● ТЕКСТОВЫЙ БЛОК
■ ■ ■ ■ ■ ■ ■

В отрочестве и ранней юности любимыми поэтами Блока были: Жуковский, Тютчев, Фет, Полонский, Майков. «Семейные традиции и моя замкнутая жизнь, — пишет Блок в автобиографии, — способствовали тому, что ни строки так называемой «новой поэзии» я не знал до первых уроков университета». Только в студенческие годы и «в связи с острыми мистическими и романтическими переживаниями всем существом моим овладела поэзия Вл. Соловьева». В это же время ясно сказалось увлечение Блока А. Белым и Вяч. Ивановым. О «Драматической симфонии» Белого Блок сочувственно писал в 1903 году, первая его статья была о поэзии Вяч. Иванова. В письмах, записных книжках, дневниках, статьях он постоянно цитирует поэтов-символистов, ссылается на них.
Самое большое влияние на молодого Блока оказал, однако, Вл. Соловьев. Многие, не только ранние произведения Блока, непонятны без знания Вл. Соловьева. Между тем исследователи трактуют этого философа и поэта нередко противоположно и произвольно.
Так, К. Чуковский утверждает, что «сходство Блока с Вл. Соловьевым чисто внешнее и почти случайное, сходство лишь кажущееся». И вот что, по мнению Чуковского, «окончательно уничтожает легенду о влиянии Соловьева на Блока». У Соловьева образ Софии, Вечной Подруги выражает метафизически-божественную сущность мира и это религиозная, «мертвая и догматичная схема, схоластика». У Блока же, «если расшифровать выспренные образы «Стихов о Прекрасной Даме», получится бытовая (и вполне реалистическая) повесть о том, как один подросток столь восторженно влюбился в соседку, что создал из нее Лучезарную Деву».
Вместе с тем, противореча себе, опровергая образ полного жизни, влюбленного юноши, каким предстает у Чуковского автор «Стихов о Прекрасной Даме», критик тут же заявляет: «Блоку близки стихи Соловьева раньше всего аскетическим, монашеским пренебрежением к миру».
Современная исследовательница Блока 3. Г. Минц трактует связь Блока с Соловьевым прямо противоположно: по Чуковскому, Блоку был близок аскетизм Соловьева, Минц, наоборот, утверждает что «из всего наследия Соловьева важными для Блока оказываются мечты о неразорванной, гармонической жизни... Облик «Души мира» Блок конкретизирует, давая ему развернутую поэтическую характеристику, как образу высочайшего блага и высочайшей красоты». Да и вообще, считает критик, Блок находил в поэзии и философии Соловьева некий высший «синтез», высшую «полноту» жизни.
Очевидно, верное решение вопроса о связи Блока с Вл. Соловьевым требует обращения к первоисточнику.
В. С. Соловьев (1853—1900) — религиозный философ, большой эрудит в области истории религий, философии, филологии. Основной интерес его жизни — взаимоотношения православия, католичества, протестантизма и утверждение необходимости создания «вселенской» церкви. Однако эта сторона учения Соловьева нас меньше всего интересует, она и не отразилась в творчестве Блока. Для наших целей необходимо выяснить общефилософские взгляды Соловьева: его понимание сущности бытия, человека, исторического процесса, сущности искусства и любви.

■ ■ ■ ■ ■ ■ ■

● ИСХОДНЫЕ ДАННЫЕ

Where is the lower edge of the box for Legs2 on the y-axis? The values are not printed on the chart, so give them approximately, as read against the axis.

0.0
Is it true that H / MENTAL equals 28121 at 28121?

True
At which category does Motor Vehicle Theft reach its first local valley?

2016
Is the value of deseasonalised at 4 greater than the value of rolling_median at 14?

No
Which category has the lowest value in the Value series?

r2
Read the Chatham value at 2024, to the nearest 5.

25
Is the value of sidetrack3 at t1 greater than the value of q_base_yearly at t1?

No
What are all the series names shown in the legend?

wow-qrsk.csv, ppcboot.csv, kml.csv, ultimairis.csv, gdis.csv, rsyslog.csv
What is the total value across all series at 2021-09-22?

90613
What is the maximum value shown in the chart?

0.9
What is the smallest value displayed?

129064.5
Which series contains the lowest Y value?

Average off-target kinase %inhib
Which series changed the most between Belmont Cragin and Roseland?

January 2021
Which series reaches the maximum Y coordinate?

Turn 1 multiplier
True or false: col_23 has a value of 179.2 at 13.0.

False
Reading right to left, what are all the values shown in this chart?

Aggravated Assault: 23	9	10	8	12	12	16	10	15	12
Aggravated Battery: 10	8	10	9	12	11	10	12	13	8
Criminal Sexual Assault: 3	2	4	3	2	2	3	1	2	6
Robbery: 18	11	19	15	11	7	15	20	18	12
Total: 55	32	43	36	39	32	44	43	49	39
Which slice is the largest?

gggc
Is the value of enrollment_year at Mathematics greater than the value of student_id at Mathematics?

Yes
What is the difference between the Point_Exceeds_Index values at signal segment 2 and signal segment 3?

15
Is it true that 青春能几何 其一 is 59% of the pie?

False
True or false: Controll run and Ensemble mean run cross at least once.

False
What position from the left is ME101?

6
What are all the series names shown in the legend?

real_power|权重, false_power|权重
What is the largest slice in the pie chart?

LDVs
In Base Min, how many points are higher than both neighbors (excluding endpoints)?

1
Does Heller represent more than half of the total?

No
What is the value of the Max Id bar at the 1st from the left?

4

■ ■ ■ ■ ■ ■ ■

● РАБОЧЕЕ ЗАДАНИЕ 1
Назовите всех поэтов, которых текст о Блоке и Соловьеве указывает как любимых поэтов Блока в отрочестве и ранней юности.
● РАБОЧЕЕ ЗАДАНИЕ 2
Перепишите из текста о Блоке и Соловьеве всё от «Самое большое влияние» до «противоположно и произвольно.» включительно, без единого изменения.

● ОЖИДАЕМЫЙ ОТВЕТ 1
Жуковский, Тютчев, Фет, Полонский, Майков.

● ОЖИДАЕМЫЙ ОТВЕТ 2
Самое большое влияние на молодого Блока оказал, однако, Вл. Соловьев. Многие, не только ранние произведения Блока, непонятны без знания Вл. Соловьева. Между тем исследователи трактуют этого философа и поэта нередко противоположно и произвольно.